QUANDO OUVIRES O PÁSSARO


Escrita em junho de 1970, na capital paulista, a música Quando ouvires o pássaro, do compositor Osvaldo Lacerda, é  destinada para canto e piano, e traz a letra do poeta Cassiano Ricardo (1895/1974), imortal da Academia Brasileira de Letras.
A  letra  da  música  é  um  bilhete  à  mulher  amada.  Ele está ausente e nessa ausência vê situações amorosas em que faz, em breve litania, uma negação. A primeira negativa do enredo  quase  anuncia  o  título  da  música.
A litania prossegue revelando outro intérprete do canto de amor ao ouvido da mulher amada: o vento da cerração, e na última negativa de revelações, o poeta coloca em questão um  mensageiro  de  carta  anônima.
A afirmativa chega ao final do poema. Ele não sente a clareza dos sentimentos dela, intimamente está no escuro, e chora. As lágrimas - gotas d'alma  - caem em ambiente triste. O cenário, que desdobra o estado emocional do poeta, é o chão, escuro,  triste, sob a goteira caindo sem parar.
O clima realmente não é favorável para encontros, pois ele sente a dureza do coração dela.
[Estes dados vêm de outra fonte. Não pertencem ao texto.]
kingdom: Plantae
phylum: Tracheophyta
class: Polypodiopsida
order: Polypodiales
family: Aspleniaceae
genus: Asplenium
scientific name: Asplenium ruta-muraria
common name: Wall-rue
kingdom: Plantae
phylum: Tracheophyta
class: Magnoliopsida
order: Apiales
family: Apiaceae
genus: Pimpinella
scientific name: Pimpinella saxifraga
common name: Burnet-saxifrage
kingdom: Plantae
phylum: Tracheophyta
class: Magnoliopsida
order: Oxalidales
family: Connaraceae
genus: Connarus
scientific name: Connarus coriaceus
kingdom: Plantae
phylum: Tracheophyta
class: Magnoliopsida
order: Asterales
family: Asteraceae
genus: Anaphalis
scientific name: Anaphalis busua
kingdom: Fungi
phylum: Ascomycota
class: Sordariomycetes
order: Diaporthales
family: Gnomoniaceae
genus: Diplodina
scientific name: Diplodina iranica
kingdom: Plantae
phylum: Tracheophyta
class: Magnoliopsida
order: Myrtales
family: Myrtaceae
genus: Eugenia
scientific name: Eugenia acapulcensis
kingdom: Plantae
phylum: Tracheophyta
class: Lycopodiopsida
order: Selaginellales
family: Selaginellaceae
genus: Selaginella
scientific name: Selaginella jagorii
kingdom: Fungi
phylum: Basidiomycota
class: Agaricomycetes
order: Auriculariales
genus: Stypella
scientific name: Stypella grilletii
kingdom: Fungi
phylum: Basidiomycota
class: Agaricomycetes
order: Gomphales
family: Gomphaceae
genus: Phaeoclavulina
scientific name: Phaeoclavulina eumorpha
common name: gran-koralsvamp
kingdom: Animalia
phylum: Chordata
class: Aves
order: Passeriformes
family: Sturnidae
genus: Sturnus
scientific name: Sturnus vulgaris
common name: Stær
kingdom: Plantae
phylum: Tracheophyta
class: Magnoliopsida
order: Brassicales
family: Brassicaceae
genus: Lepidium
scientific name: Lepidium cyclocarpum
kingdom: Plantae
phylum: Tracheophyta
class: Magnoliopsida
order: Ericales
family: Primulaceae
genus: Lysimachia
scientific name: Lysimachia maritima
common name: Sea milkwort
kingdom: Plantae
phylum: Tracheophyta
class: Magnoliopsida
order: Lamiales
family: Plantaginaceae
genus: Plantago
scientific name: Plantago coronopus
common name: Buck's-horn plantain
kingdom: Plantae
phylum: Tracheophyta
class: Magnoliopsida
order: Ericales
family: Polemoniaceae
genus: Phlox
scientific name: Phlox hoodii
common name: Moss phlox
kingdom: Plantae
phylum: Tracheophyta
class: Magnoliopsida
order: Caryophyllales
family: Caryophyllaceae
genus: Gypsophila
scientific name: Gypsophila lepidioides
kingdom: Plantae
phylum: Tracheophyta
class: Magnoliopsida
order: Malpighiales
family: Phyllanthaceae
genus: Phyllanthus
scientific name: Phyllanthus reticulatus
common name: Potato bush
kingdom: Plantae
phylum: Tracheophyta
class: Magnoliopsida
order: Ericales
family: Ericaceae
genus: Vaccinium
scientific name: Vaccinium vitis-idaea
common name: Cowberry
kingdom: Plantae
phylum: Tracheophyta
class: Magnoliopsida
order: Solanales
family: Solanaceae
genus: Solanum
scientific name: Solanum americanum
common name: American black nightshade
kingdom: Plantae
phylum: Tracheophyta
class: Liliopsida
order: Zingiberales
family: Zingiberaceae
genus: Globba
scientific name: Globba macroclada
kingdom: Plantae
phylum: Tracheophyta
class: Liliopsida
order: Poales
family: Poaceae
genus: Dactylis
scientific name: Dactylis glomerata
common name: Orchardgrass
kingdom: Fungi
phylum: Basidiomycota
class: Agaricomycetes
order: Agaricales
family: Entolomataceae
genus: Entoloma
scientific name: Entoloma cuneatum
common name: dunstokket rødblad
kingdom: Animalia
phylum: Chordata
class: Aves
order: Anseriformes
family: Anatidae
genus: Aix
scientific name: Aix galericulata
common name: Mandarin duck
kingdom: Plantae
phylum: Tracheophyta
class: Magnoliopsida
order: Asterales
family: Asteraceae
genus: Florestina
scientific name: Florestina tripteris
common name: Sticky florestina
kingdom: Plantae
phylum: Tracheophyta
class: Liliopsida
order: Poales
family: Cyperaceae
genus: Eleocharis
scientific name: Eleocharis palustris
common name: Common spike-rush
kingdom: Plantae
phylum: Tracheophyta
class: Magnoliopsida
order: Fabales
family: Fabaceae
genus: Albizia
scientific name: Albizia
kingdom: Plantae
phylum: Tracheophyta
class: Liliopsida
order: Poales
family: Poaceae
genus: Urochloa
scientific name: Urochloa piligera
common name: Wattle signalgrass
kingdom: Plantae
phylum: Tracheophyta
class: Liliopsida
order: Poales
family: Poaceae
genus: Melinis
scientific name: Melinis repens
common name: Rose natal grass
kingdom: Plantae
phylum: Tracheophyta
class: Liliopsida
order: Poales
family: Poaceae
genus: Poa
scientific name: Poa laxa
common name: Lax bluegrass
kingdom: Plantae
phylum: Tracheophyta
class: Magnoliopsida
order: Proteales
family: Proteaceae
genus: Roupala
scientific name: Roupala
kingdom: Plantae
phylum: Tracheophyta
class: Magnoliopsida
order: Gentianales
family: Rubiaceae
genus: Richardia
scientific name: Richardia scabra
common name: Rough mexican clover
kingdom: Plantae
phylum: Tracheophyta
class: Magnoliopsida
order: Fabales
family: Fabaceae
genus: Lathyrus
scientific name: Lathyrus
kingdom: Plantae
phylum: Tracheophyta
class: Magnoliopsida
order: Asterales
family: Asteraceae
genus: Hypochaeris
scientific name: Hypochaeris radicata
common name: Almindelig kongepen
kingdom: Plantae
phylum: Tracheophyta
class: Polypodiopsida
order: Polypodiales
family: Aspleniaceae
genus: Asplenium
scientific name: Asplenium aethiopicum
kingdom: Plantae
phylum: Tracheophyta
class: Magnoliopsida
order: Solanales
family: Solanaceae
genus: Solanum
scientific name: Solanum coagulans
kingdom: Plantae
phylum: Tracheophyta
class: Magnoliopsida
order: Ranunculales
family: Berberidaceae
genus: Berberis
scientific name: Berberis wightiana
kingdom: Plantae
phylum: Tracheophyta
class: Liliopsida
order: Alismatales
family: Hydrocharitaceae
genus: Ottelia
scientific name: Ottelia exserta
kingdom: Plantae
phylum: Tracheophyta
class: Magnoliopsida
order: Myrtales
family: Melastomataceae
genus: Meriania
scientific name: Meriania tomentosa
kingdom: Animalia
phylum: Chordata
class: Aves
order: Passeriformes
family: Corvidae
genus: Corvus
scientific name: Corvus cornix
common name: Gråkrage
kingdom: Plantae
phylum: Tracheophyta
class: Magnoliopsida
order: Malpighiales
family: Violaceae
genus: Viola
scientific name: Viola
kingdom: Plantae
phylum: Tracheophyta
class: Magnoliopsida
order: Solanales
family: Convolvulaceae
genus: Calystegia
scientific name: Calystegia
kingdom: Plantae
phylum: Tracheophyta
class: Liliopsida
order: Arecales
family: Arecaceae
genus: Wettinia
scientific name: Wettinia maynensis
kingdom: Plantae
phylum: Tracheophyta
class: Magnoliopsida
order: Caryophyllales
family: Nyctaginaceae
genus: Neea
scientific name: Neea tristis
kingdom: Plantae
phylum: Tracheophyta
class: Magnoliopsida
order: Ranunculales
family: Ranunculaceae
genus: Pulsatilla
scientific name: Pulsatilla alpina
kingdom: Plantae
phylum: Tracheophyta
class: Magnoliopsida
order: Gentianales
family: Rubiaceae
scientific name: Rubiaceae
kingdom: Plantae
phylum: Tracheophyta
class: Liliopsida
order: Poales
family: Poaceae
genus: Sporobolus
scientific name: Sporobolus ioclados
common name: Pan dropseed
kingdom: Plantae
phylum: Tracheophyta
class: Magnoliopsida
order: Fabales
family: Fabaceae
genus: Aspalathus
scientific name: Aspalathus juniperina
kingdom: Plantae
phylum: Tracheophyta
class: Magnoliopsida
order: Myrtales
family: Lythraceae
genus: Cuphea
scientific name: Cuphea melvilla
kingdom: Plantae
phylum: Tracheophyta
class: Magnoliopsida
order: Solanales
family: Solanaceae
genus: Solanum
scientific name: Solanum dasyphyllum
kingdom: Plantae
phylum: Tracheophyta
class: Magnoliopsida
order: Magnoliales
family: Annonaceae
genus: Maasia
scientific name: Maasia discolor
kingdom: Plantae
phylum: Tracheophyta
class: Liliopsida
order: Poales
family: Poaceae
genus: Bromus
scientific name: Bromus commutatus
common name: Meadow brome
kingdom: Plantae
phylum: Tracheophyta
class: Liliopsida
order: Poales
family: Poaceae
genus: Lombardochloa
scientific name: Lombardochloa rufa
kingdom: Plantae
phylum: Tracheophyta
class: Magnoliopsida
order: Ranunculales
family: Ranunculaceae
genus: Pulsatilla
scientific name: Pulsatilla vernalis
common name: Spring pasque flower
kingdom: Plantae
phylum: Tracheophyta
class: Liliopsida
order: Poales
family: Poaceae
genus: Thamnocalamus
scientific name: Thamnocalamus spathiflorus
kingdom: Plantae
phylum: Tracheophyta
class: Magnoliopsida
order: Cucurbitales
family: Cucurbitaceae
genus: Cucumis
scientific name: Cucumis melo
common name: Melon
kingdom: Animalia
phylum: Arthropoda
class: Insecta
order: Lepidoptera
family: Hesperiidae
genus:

No entanto, parece ter persistência no amor que sente, transformado em lágrimas, caindo em gotas incessantes. Mesmo assim, parece evocar a esperança que vem  do adágio popular: “água mole em pedra dura, tanto bate até  que fura”.
A insistência no amor é muito diferente de outras tentativas,  porque é regulada por ações que dependem da forma de sentir a necessidade de prosseguir ou parar. Naturalmente, se houver  esperança perceptível, vale a pena aguardar o tempo que for  necessário. Se não houver esperança delineada em horizonte  ainda não iluminado, então o negócio é arriscar: jogar tudo ao  destino ou esquecer por completo.
Mesmo nesse jogo arriscado, ninguém pode prever as  mudanças que podem ocorrer, facilitando aquilo que parecia impossível. O tempo desgasta tudo, até mesmo  situações  estáveis de hoje e, mais tarde, consideradas instáveis amanhã, dependendo das circunstâncias favoráveis e da força de      quem  as  impulsiona.
O canto da música é revelado por letra que revela outros  cantos  na voz do pássaro em frente ao quarto da mulher amada, do  vento frio que anuncia cerração e, ainda, do canto silencioso de  uma carta anônima.
A presença do poeta, chorando sem parar pelo amor da mulher  amada, é uma goteira caindo sobre um chão escuro. O poeta ama e crê em si mesmo, em seu coração extravasando sentimentos que podem encher rios de lágrimas.
Como todo  grande rio, haverá sempre um mar que o acolherá, como  também um amor que o fará esquecer os desencantos. O que prevalece é o canto pela mulher amada.